"""
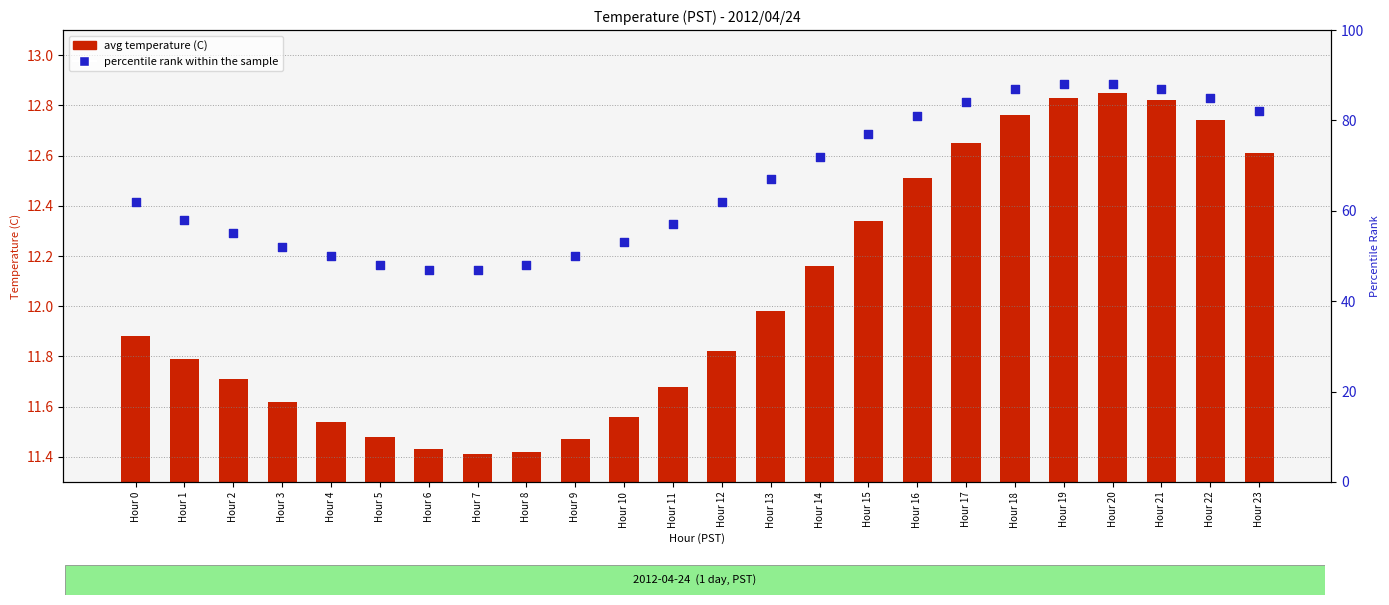

Is the value of avg temperature (C) at Hour 3 greater than the value of percentile rank within the sample at Hour 1?

No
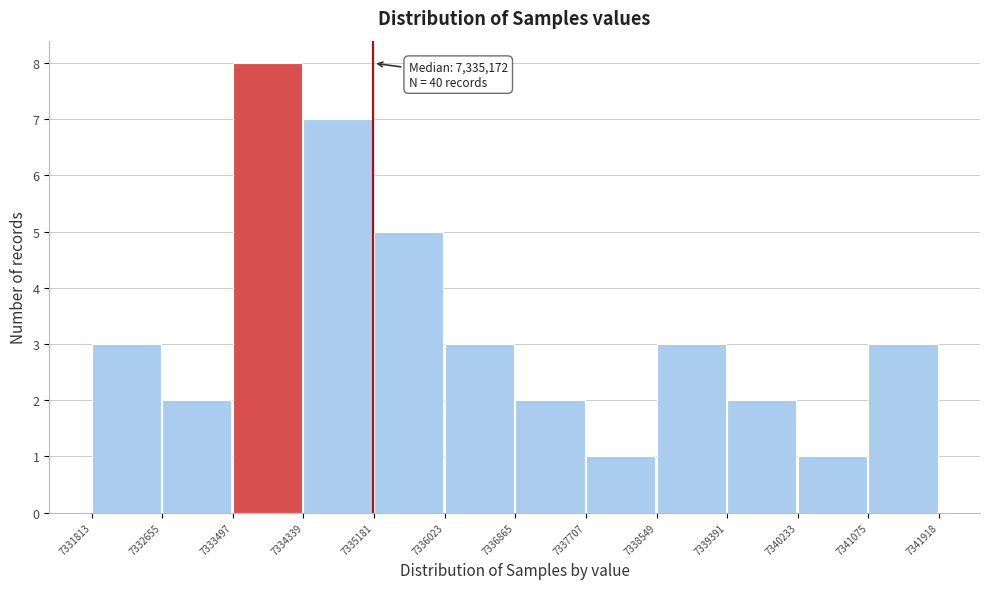

Over which range of the x-axis is the bar tallest?

7333497 to 7334339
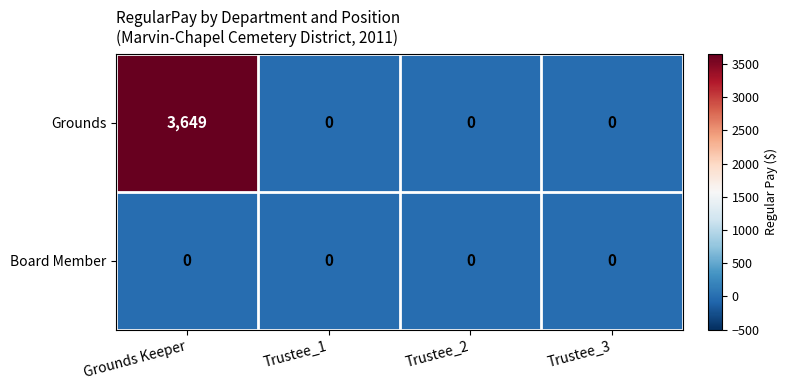

List the series in order of their overall mean, lowest first.

Board Member, Grounds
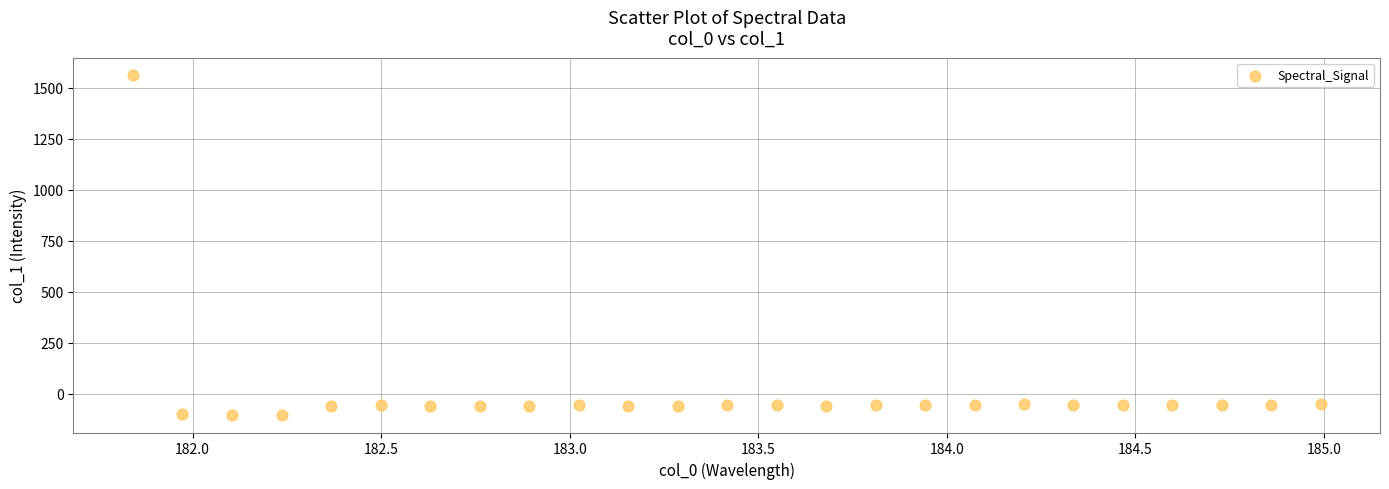

What is the range of X values (max minus min)?

3.1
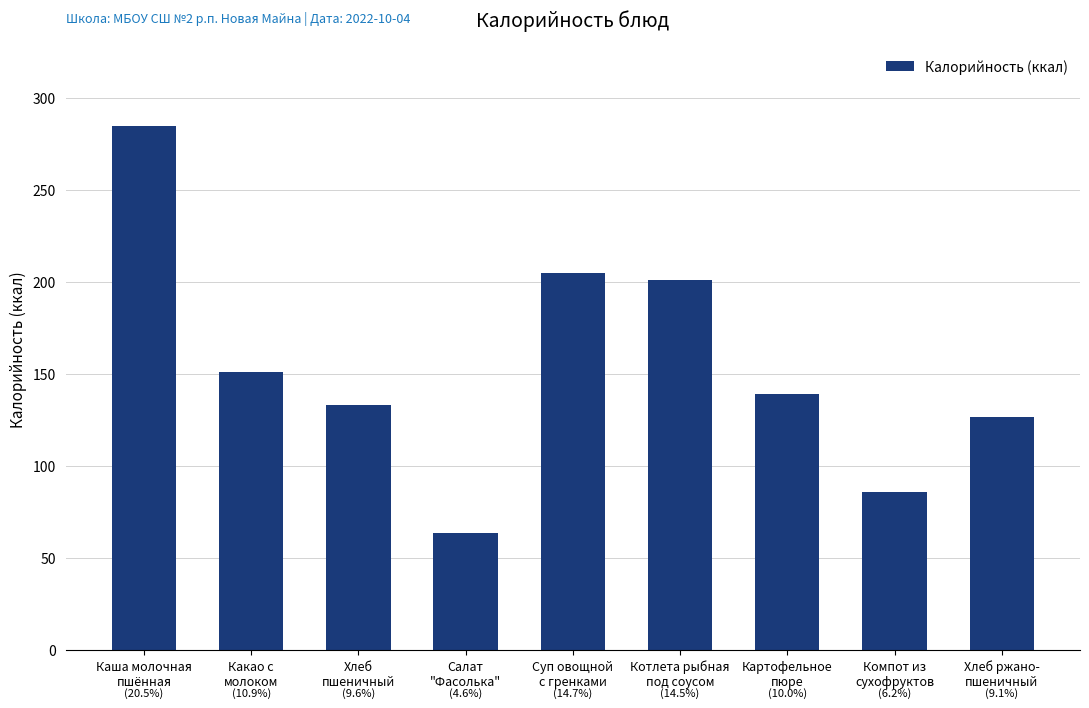

Which label corresponds to the largest value in the chart?

Каша молочная
пшённая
"""
Task objective: Reproduce all of the items above word for word, leaving out the pictures.

Expected answer:
Is the value of avg temperature (C) at Hour 3 greater than the value of percentile rank within the sample at Hour 1?

No

Over which range of the x-axis is the bar tallest?

7333497 to 7334339

List the series in order of their overall mean, lowest first.

Board Member, Grounds

What is the range of X values (max minus min)?

3.1

Which label corresponds to the largest value in the chart?

Каша молочная
пшённая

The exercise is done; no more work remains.